If you’re like me, you love lobster but are intimidated by the thought of actually making it at home. Because of that reluctance, I asked Chef Ed McFarland to share some tips for home cooks.
“So it’s always best with a product like lobsters to keep it simple. And don’t overthink it. Lobster is actually very easy to cook, and yeah, I guess you’re seeing this live product. You’ve got to take it; it’s alive. You have to cook it; it’s alive. It’s got rubber bands on, so you think you’re going to get bit and attacked by this little creature, but that’s not the reality of it. Really. The reality is if you know that lobster out of water, though it’s hard and it’s moving, and it seems kind of scary to some people, you could pull those rubber bands off, and as long as you’re holding it by the back, it can’t do anything. So foremost, the simplest way is if you have a big pot of boiling water and you just drop that lobster in the boiling water. When it floats, it’s cooked.
And you don’t need butter. You don’t need anything. The lobster meat is sweet tasting and has a lot of flavor to it. You don’t need to put anything in the water. You don’t need salt in the water; that’s a myth. There’s plenty of salt inside the lobster body. It’s coming out of saltwater, to begin with. You don’t need to do anything. You just need to be able to get that meat out of the shell and eat it. And if you don’t want to boil it, cut it in half the old school French way, split it open, crack the claws, and stick it in the oven on a sheet pan.”
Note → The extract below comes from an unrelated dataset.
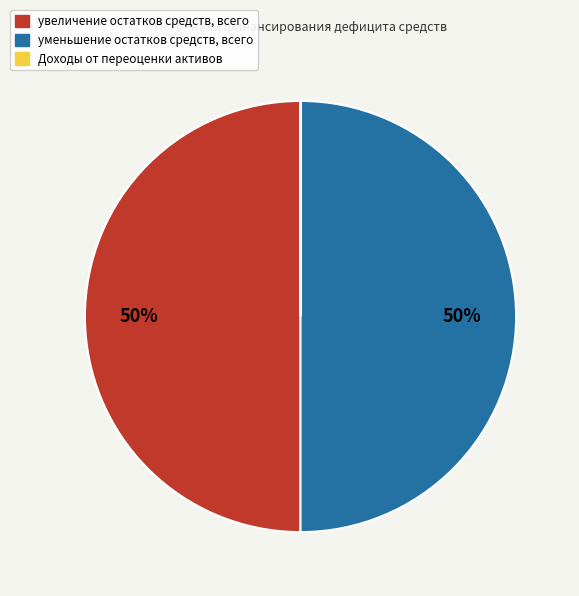

To the nearest percent, what portion does увеличение остатков средств, всего represent?

50%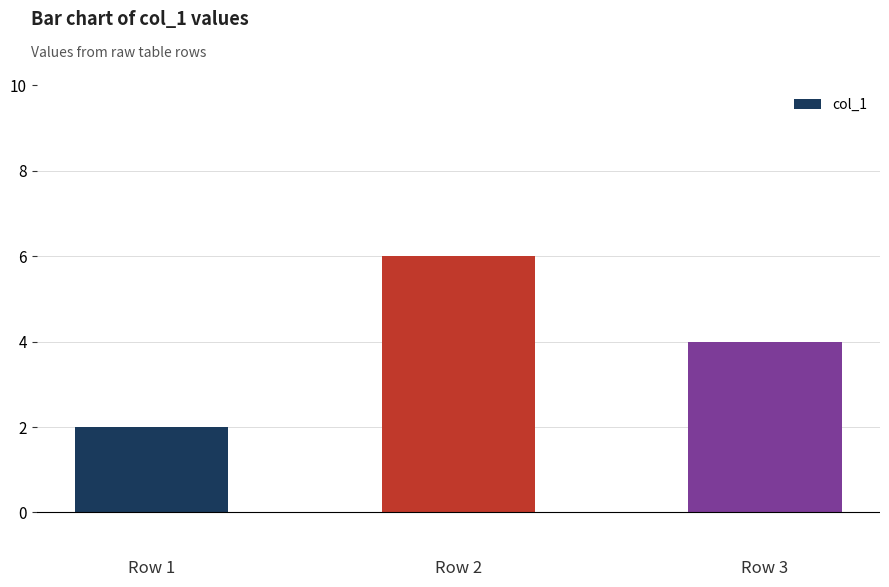

What is the ratio of the value at Row 2 to the value at Row 1?

3.0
Having been both a competitor and judge on such shows as Beat Bobby Flay, I asked Chef Ed McFarland which role he prefers.
“So, to be honest with you, I’m not a big fan of cooking competitions. And I participate because I am a judge, so I think it’s to show that if I can give out criticism, I should be able to take it as well. And you should know what it feels like to be on the other side of the camera. But I’d much rather be a judge and taste the tastes, the wonderful food that everybody’s making. And I enjoy the stress-free side of it because you’re hanging out with other chefs and restaurant industry people, and you’re discussing what you’re eating. And when the camera’s not on, you’re discussing what everybody else is doing and where to go and what’s going on in the industry. But when you’re competing, your whole day is focused on ‘don’t eff up what I’m doing’.”
It’s essential to add here that Chef Ed’s self-admonition to not “eff up what I’m doing” was said with a hearty laugh and evident self-deprecation.
It’s also important to mention Chef Ed McFarland’s roots, as they inform his lobster repertoire. The chef grew up in an American-Italian household in Brooklyn and Staten Island and got his feet wet as a teenager working in red sauce Italian restaurants and pizzerias, so it’s only natural to find such dishes as Lobster Ravioli and Lobster Meatballs on the menu at Ed’s Lobster Bar. The former is all lobster, no filler, inside ravioli, while the latter is featured every Sunday in Ed’s Sunday sauce.
After chatting with Chef Ed McFarland I now know that the temptations of outlier warm weather need not have any bearing on my craving for the delicious shellfish. Whether it’s 40 degrees or 70, the lobster authority himself gave the go-ahead on year-round enjoyment, so who am I to argue with him? The temptress that is spring can flash her culinary wiles elsewhere.
Do you eat lobster year-round? What’s your favorite lobster preparation?